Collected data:
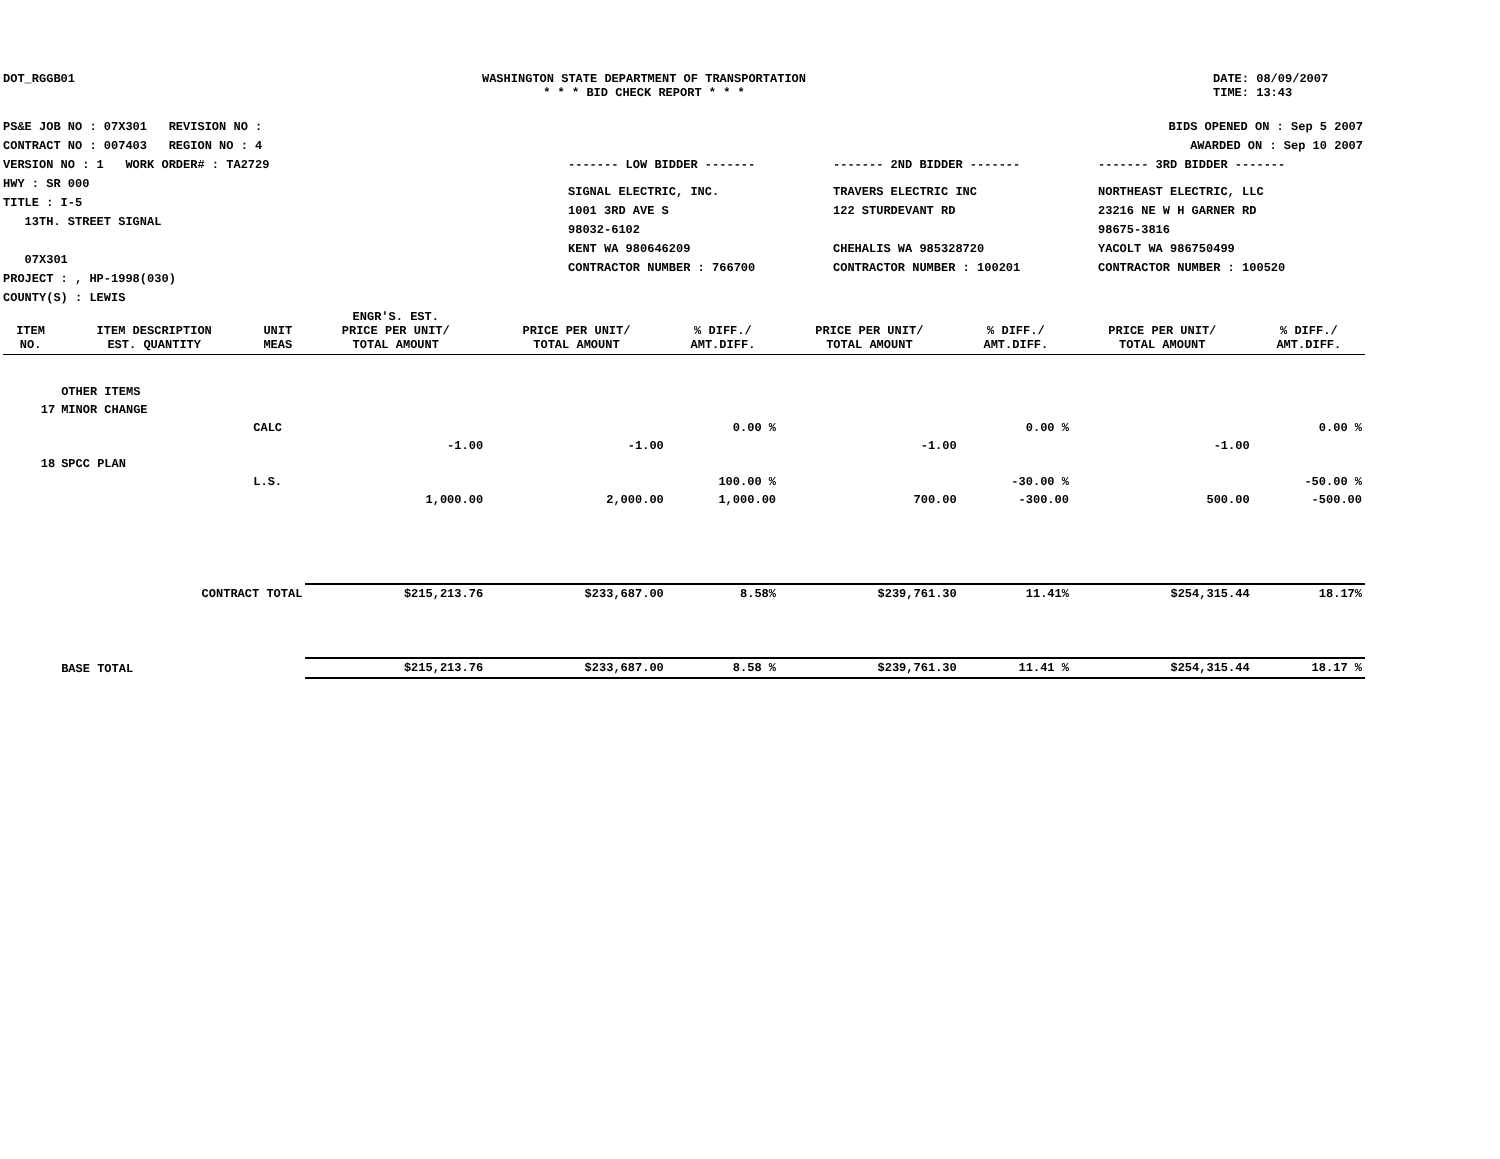DOT_RGGB01 WASHINGTON STATE DEPARTMENT OF TRANSPORTATION
* * * BID CHECK REPORT * * *
DATE: 08/09/2007
TIME: 13:43
PS&E JOB NO : 07X301 REVISION NO :
CONTRACT NO : 007403 REGION NO : 4
VERSION NO : 1 WORK ORDER# : TA2729
HWY : SR 000
TITLE : I-5
13TH. STREET SIGNAL
07X301
PROJECT : , HP-1998(030)
COUNTY(S) : LEWIS
BIDS OPENED ON : Sep 5 2007
AWARDED ON : Sep 10 2007
------- LOW BIDDER ------- ------- 2ND BIDDER ------- ------- 3RD BIDDER -------
SIGNAL ELECTRIC, INC.
1001 3RD AVE S
98032-6102
KENT WA 980646209
CONTRACTOR NUMBER : 766700
TRAVERS ELECTRIC INC
122 STURDEVANT RD
CHEHALIS WA 985328720
CONTRACTOR NUMBER : 100201
NORTHEAST ELECTRIC, LLC
23216 NE W H GARNER RD
98675-3816
YACOLT WA 986750499
CONTRACTOR NUMBER : 100520
| ITEM NO. | ITEM DESCRIPTION EST. QUANTITY | UNIT MEAS | ENGR'S. EST. PRICE PER UNIT/ TOTAL AMOUNT | PRICE PER UNIT/ TOTAL AMOUNT | % DIFF./ AMT.DIFF. | PRICE PER UNIT/ TOTAL AMOUNT | % DIFF./ AMT.DIFF. | PRICE PER UNIT/ TOTAL AMOUNT | % DIFF./ AMT.DIFF. |
| --- | --- | --- | --- | --- | --- | --- | --- | --- | --- |
| | OTHER ITEMS | | | | | | | | |
| 17 | MINOR CHANGE | | | | | | | | |
| | | CALC | | | 0.00 % | | 0.00 % | | 0.00 % |
| | | | -1.00 | -1.00 | | -1.00 | | -1.00 | |
| 18 | SPCC PLAN | | | | | | | | |
| | | L.S. | | | 100.00 % | | -30.00 % | | -50.00 % |
| | | | 1,000.00 | 2,000.00 | 1,000.00 | 700.00 | -300.00 | 500.00 | -500.00 |
| | CONTRACT TOTAL | | $215,213.76 | $233,687.00 | 8.58% | $239,761.30 | 11.41% | $254,315.44 | 18.17% |
| | BASE TOTAL | | $215,213.76 | $233,687.00 | 8.58 % | $239,761.30 | 11.41 % | $254,315.44 | 18.17 % |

### TRY IT
Select and copy every line from the records that includes the word "ELECTRIC".

### ANSWER SECTION
SIGNAL ELECTRIC, INC.
TRAVERS ELECTRIC INC
NORTHEAST ELECTRIC, LLC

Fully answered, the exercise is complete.